Could you rename every "phylum" to "division" in the data, starting with its first line and going on through the line with "scientific name: Conceveiba"? Give back only those lines, with nothing else changed.

■ **GIVEN DATA**
--

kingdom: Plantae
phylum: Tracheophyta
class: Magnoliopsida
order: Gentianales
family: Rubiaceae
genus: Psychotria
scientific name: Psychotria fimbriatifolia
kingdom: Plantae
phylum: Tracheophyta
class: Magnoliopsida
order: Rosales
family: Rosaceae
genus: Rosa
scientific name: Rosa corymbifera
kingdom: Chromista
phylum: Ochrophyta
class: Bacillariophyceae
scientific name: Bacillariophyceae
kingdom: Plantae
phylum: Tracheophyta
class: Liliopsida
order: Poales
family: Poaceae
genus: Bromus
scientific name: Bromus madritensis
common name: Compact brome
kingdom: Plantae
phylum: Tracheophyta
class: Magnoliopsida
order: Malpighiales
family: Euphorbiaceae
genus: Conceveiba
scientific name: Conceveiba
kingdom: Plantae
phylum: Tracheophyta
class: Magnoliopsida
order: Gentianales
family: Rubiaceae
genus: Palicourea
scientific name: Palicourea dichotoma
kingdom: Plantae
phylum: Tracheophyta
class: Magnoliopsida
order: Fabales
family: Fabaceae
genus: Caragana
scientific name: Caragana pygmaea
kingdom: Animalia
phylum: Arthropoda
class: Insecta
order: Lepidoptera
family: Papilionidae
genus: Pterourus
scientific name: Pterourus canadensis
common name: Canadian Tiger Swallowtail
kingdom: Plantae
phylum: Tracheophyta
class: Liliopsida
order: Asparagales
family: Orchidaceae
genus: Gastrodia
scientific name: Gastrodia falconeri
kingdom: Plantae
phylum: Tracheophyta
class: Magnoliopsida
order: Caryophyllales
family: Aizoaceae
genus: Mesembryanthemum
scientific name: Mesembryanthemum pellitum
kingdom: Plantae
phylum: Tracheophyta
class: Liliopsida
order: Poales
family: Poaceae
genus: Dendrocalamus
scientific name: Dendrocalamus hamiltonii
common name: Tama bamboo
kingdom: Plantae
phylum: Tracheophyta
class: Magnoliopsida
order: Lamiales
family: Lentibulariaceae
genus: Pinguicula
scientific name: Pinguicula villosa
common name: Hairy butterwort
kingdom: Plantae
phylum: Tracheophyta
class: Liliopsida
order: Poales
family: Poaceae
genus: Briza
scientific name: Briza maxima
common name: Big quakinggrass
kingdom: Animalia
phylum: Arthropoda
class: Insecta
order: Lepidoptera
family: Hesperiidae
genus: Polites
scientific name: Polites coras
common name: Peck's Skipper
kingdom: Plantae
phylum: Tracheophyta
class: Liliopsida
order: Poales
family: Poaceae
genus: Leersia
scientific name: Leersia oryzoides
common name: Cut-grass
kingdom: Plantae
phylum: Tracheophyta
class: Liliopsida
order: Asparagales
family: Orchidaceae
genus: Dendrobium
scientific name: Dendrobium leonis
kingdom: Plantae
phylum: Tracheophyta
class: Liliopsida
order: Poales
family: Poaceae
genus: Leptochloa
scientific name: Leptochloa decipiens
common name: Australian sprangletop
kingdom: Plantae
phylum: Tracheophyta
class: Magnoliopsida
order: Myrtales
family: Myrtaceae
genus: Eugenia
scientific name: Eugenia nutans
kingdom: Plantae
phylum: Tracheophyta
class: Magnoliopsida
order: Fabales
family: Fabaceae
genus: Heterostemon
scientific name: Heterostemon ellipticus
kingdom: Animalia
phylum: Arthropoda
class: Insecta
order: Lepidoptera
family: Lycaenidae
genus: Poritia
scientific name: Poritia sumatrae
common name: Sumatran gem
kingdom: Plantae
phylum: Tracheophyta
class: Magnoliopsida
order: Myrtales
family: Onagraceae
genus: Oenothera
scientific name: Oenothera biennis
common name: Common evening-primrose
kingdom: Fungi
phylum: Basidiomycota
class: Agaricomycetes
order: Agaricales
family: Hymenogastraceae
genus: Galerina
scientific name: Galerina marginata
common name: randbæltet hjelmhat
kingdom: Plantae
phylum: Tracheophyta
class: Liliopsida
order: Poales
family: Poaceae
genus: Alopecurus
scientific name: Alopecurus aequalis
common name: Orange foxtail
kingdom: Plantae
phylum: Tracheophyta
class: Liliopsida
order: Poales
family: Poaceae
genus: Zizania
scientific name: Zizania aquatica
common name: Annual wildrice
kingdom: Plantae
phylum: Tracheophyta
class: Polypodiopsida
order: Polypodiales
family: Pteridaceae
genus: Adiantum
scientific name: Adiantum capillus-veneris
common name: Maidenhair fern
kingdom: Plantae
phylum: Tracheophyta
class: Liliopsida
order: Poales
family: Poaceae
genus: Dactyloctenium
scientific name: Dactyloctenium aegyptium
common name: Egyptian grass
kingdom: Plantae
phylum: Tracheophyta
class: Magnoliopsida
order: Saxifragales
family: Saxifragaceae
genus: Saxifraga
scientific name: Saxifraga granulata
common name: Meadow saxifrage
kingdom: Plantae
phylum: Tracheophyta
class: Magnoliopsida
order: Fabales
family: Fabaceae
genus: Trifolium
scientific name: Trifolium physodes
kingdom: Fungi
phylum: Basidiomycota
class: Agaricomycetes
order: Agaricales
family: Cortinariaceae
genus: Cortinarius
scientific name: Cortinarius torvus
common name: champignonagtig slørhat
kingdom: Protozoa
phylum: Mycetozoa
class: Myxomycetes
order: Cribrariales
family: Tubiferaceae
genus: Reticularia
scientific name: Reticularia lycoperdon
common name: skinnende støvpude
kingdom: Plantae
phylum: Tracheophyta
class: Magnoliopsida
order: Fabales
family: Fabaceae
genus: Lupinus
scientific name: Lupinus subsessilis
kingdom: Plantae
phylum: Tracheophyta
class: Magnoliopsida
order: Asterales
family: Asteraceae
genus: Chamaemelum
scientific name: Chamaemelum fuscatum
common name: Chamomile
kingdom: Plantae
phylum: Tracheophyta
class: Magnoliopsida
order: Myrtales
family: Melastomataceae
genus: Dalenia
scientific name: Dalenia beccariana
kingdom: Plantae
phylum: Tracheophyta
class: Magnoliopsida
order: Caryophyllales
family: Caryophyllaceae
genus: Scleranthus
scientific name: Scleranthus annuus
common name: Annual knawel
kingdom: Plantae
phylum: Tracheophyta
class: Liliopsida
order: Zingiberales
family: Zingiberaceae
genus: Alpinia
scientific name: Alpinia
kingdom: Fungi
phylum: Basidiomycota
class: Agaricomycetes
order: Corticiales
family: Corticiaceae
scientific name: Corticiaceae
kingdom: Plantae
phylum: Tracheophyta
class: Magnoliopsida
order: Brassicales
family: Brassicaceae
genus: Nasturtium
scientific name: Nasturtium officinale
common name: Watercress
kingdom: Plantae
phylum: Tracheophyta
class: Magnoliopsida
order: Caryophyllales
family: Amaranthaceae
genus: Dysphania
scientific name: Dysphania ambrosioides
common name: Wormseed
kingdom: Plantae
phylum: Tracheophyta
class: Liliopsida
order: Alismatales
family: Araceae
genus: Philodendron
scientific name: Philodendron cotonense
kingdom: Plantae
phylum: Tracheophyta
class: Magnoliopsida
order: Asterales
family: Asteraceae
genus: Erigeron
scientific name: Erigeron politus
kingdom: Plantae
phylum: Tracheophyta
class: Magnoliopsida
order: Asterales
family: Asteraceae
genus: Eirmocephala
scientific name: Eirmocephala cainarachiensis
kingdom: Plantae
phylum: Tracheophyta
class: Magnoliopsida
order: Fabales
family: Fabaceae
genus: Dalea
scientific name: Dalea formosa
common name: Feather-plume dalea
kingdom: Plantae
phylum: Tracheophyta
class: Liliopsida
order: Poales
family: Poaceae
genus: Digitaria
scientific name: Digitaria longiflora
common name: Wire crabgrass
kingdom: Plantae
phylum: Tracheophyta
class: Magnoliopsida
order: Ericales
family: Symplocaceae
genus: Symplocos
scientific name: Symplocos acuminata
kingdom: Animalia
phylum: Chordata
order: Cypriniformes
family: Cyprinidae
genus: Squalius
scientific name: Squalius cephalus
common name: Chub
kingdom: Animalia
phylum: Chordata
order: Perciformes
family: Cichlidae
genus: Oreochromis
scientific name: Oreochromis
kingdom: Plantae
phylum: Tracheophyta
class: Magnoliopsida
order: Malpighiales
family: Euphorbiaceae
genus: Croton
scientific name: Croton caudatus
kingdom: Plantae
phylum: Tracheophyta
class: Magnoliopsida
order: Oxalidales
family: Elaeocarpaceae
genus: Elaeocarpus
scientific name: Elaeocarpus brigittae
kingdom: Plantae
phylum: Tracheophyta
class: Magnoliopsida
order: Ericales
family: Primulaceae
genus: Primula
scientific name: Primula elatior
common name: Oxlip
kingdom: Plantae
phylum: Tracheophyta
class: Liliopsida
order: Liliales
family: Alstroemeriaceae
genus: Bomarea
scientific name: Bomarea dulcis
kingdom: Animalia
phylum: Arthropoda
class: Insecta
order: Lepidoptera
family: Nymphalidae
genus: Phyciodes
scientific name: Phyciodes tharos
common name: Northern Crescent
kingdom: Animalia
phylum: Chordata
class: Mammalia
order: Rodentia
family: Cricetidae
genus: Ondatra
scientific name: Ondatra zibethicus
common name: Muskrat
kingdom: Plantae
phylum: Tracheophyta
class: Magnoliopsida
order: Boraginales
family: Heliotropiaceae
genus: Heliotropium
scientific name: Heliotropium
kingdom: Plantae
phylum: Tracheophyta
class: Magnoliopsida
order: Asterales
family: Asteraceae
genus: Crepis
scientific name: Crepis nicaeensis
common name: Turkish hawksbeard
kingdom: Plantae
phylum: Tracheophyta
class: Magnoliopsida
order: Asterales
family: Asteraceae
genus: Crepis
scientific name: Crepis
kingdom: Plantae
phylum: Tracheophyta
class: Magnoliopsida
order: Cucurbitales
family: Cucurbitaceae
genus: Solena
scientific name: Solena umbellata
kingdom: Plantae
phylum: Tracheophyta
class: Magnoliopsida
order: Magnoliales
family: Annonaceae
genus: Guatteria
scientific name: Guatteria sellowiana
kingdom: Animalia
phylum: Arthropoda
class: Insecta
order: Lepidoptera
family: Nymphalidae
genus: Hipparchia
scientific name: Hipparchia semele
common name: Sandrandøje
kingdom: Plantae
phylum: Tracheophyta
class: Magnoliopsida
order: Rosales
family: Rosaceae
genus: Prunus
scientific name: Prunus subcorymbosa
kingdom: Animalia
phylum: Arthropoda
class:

--

■ **RESULT**
kingdom: Plantae
division: Tracheophyta
class: Magnoliopsida
order: Gentianales
family: Rubiaceae
genus: Psychotria
scientific name: Psychotria fimbriatifolia
kingdom: Plantae
division: Tracheophyta
class: Magnoliopsida
order: Rosales
family: Rosaceae
genus: Rosa
scientific name: Rosa corymbifera
kingdom: Chromista
division: Ochrophyta
class: Bacillariophyceae
scientific name: Bacillariophyceae
kingdom: Plantae
division: Tracheophyta
class: Liliopsida
order: Poales
family: Poaceae
genus: Bromus
scientific name: Bromus madritensis
common name: Compact brome
kingdom: Plantae
division: Tracheophyta
class: Magnoliopsida
order: Malpighiales
family: Euphorbiaceae
genus: Conceveiba
scientific name: Conceveiba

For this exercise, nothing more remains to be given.